Giulia. (Mi farebbe ridere a mio dispetto). Ed ella vi corrisponde?
Alessandro. Oh dolcissimo mio tesoro! langue, muore, si dilegua per amor mio.
Giulia. E che pensate di fare?
Alessandro. O morte, o nozze. O Aurelia, o morire.
Giulia. Ed io vi dico: o morte, o Aspasia; o Aspasia, o crepare.
Alessandro. No, madama. (con tenerezza)
Giulia. Sì, monsieur. (caricandolo)
Alessandro. Per carità. (come sopra)
Giulia. Per giustizia. (come sopra)
Alessandro. Compatitemi.
Giulia. Non vi è rimedio.
Alessandro. Eccomi a’ vostri piedi. (s’inginocchia)
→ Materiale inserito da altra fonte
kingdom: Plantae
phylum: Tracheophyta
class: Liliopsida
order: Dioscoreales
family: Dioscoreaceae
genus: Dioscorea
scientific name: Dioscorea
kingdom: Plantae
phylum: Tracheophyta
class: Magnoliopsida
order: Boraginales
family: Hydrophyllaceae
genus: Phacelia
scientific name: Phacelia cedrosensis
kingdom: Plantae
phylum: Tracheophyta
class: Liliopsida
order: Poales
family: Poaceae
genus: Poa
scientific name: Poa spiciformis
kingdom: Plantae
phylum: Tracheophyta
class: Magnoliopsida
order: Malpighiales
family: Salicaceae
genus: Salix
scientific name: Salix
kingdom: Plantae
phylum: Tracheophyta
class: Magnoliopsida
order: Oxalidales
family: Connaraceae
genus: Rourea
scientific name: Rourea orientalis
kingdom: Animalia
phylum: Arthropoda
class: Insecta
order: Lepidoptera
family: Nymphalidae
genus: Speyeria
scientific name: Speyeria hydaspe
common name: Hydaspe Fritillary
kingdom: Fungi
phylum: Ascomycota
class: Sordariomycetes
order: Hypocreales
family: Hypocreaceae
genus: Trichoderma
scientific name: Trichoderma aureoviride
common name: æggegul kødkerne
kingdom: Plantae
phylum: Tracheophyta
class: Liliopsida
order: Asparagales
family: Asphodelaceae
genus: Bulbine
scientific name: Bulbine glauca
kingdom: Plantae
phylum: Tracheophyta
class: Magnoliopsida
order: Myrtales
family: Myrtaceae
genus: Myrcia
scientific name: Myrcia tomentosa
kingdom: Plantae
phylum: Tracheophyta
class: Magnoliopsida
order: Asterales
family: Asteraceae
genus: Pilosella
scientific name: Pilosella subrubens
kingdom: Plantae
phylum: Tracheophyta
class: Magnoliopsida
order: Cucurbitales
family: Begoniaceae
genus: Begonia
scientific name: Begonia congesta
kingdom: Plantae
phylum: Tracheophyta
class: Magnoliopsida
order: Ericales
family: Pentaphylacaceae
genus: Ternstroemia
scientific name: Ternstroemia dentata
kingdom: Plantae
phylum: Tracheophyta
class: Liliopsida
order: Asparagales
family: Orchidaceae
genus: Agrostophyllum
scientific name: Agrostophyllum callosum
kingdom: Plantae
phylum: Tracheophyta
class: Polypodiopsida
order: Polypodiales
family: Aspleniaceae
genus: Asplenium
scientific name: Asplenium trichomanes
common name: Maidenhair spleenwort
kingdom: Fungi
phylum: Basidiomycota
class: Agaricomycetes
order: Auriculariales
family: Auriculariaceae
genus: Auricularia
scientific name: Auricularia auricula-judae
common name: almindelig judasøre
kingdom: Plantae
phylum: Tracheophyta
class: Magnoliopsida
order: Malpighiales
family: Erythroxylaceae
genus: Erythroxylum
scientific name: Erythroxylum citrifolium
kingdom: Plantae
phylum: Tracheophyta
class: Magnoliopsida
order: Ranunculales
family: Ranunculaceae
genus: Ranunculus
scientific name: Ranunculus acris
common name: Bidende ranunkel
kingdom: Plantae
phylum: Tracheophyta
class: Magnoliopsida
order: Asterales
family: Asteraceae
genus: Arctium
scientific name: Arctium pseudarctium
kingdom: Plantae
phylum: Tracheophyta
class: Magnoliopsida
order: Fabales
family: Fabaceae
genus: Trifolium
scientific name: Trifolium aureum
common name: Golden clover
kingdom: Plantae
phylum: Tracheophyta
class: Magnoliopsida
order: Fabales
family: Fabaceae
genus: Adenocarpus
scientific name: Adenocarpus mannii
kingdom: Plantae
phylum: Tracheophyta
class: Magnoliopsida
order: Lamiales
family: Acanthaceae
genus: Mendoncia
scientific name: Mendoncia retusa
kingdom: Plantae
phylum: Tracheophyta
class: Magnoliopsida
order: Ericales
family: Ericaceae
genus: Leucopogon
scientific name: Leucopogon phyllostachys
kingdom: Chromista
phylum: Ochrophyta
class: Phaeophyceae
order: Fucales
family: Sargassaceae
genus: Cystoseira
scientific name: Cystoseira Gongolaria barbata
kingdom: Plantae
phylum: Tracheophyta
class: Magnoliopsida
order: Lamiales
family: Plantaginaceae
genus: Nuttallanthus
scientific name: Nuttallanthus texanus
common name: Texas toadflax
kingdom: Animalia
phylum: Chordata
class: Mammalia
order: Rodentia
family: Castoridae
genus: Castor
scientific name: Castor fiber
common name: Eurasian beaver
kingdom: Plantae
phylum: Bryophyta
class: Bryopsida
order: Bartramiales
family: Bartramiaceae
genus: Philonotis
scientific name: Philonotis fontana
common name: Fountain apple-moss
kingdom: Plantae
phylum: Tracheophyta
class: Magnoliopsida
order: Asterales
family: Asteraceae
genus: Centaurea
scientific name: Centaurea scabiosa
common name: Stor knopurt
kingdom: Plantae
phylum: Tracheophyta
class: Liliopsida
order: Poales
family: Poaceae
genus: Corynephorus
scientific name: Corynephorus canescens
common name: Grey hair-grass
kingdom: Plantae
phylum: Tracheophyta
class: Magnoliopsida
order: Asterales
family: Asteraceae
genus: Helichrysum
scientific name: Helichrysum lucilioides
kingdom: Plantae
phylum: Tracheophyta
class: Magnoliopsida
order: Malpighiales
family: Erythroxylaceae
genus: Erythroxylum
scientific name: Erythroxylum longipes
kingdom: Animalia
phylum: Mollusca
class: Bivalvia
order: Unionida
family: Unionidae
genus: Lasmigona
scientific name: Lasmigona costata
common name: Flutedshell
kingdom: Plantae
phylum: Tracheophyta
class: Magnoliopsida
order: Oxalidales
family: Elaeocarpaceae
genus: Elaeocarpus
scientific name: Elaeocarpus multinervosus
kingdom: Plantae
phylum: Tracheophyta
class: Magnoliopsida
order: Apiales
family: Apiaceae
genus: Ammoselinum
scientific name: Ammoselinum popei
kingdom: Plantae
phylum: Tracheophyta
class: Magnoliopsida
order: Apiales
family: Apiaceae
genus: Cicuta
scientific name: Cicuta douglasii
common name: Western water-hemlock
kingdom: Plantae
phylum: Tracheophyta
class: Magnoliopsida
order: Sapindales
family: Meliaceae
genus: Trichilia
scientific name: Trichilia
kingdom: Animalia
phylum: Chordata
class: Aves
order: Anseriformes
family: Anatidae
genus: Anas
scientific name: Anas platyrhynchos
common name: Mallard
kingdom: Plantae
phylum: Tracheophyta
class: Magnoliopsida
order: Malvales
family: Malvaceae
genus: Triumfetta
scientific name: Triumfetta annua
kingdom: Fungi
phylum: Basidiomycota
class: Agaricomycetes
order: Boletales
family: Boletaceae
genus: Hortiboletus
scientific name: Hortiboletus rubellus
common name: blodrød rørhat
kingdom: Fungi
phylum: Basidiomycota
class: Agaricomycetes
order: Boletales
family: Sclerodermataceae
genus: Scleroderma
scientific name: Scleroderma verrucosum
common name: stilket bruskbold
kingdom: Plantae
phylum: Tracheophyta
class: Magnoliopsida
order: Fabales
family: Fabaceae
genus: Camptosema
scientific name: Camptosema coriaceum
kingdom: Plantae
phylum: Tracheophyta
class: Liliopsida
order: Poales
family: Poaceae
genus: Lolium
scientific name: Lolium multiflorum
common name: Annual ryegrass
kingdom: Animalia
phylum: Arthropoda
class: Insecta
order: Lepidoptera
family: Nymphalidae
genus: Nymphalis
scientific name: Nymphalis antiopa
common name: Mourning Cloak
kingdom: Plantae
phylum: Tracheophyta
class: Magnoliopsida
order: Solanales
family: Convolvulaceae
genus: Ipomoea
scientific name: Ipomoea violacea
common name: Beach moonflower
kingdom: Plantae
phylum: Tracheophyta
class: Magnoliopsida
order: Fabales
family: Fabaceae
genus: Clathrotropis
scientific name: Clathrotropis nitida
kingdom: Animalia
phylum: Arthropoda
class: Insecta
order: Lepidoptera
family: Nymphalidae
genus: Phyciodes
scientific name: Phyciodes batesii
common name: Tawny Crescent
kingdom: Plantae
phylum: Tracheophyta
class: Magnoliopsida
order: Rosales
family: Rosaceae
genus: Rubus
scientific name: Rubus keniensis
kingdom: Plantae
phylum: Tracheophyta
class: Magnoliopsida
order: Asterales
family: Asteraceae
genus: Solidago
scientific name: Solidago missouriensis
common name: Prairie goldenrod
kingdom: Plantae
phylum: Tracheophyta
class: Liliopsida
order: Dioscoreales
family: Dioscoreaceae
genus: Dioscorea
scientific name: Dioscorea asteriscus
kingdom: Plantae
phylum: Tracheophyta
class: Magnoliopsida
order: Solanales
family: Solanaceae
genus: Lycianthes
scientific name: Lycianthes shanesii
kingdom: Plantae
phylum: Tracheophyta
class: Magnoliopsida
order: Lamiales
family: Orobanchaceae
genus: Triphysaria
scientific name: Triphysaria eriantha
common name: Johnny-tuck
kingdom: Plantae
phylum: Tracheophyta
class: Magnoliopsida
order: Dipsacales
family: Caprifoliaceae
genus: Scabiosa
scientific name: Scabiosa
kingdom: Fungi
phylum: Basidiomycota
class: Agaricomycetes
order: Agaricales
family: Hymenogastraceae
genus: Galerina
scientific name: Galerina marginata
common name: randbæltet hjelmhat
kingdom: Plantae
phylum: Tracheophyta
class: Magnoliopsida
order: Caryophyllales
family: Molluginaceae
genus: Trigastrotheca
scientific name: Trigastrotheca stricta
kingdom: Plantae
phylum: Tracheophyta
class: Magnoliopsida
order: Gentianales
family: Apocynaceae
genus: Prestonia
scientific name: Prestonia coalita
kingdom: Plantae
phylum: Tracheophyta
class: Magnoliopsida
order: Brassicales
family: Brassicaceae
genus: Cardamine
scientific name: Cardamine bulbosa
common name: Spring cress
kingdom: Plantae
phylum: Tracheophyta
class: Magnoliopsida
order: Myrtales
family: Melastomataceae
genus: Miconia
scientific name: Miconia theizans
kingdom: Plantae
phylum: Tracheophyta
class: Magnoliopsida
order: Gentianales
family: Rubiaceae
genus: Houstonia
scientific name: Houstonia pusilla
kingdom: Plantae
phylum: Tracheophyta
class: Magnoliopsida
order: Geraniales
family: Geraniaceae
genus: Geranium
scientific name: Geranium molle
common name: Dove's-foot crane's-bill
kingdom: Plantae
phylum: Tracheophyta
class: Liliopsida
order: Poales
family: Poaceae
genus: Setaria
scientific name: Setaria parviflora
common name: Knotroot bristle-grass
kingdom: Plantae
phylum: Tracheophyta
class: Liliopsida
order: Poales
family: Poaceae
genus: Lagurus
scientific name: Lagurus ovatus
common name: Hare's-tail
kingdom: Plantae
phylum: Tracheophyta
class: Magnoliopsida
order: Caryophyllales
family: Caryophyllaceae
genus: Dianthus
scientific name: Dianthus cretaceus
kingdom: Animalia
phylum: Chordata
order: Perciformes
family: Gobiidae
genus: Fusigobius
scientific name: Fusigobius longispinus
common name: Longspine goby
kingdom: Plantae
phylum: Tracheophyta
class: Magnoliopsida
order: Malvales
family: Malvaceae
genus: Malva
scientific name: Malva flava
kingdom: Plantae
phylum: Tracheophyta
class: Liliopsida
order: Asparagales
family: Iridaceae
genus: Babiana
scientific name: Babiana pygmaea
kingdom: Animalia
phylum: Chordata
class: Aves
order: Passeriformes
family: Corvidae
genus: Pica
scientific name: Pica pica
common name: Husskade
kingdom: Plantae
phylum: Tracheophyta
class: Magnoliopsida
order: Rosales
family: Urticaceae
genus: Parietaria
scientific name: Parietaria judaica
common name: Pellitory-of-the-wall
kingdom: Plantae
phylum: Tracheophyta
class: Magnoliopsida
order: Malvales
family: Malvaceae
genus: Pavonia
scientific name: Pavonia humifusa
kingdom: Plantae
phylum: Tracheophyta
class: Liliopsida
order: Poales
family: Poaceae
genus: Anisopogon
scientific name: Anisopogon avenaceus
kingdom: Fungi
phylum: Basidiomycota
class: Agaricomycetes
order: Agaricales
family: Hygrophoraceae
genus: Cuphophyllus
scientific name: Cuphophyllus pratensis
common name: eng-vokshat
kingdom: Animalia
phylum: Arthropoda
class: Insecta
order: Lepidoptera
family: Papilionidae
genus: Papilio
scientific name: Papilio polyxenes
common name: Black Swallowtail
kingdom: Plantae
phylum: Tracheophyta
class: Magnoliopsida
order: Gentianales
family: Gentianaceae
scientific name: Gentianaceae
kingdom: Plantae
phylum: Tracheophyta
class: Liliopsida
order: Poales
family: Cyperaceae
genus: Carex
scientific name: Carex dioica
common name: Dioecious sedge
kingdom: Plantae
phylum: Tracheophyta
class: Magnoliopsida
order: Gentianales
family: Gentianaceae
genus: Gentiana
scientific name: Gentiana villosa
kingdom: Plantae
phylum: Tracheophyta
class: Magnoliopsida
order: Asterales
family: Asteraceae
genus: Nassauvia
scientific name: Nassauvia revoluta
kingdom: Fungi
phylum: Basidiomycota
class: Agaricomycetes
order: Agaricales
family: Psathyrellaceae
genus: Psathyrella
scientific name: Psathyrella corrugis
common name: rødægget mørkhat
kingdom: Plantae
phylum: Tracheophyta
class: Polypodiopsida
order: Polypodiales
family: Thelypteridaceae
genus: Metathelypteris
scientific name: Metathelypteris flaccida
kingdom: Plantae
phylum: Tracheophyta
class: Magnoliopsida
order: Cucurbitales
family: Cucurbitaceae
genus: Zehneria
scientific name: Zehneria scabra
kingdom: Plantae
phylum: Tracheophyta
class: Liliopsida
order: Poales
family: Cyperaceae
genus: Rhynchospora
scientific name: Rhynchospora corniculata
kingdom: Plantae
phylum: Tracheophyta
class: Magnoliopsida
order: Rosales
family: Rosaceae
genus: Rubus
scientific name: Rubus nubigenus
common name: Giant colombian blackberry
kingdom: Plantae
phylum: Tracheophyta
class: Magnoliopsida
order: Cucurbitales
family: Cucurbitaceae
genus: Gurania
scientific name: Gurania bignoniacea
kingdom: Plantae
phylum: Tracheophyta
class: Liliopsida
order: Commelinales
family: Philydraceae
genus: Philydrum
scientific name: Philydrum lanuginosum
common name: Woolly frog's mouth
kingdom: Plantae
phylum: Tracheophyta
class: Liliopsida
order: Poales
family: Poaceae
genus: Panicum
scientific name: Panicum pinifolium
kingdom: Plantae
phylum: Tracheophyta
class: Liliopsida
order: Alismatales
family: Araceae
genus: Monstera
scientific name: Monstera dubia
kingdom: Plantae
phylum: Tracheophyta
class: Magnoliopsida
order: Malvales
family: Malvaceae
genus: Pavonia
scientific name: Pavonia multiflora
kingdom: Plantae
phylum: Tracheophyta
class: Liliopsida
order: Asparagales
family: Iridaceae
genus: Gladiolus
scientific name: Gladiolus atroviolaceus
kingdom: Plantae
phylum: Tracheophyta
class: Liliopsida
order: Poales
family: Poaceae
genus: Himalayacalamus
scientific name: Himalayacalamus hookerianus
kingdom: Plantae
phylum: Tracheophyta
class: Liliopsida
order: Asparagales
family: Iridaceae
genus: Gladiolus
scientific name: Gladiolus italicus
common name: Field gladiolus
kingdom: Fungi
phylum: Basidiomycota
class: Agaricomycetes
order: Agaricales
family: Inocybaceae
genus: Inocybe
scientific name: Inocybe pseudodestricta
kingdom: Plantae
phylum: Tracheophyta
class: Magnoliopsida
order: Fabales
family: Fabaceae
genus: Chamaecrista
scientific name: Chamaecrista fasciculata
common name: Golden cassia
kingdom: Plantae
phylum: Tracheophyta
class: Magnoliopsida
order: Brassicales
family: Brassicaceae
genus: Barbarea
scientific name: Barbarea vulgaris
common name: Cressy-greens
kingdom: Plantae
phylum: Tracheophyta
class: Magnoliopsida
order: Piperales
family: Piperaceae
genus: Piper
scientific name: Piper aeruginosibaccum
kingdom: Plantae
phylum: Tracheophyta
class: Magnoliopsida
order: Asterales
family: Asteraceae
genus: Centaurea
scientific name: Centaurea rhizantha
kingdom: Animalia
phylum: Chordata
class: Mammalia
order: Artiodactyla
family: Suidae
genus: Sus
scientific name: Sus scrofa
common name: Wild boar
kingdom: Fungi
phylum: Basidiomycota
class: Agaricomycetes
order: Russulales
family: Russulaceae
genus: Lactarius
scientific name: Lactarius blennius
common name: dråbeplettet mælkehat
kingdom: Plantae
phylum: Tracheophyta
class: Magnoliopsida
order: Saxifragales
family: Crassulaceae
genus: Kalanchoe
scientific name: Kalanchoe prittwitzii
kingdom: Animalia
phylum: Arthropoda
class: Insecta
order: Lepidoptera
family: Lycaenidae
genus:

Giulia. Eh! alzatevi. (risoluta)
SCENA XI.
Don Properzio in disparte, e detti.
Properzio. (Che cos’è quest’imbroglio?) (vedendo don Alessandro in ginocchio.)
Giulia. Alzatevi, dico.
Alessandro. Movetevi a pietà di un amante. (alzandosi)
Properzio. (Amante?)
Giulia. Mi trovereste fors’anche disposta a compiacervi, se non vi andasse dell’onor mio.
Properzio. (L’onor suo? E il mio non lo conta per niente?)
Alessandro. Ah! sì, trovate voi il modo di consolar le mie fiamme, e di porre in salvo il decoro.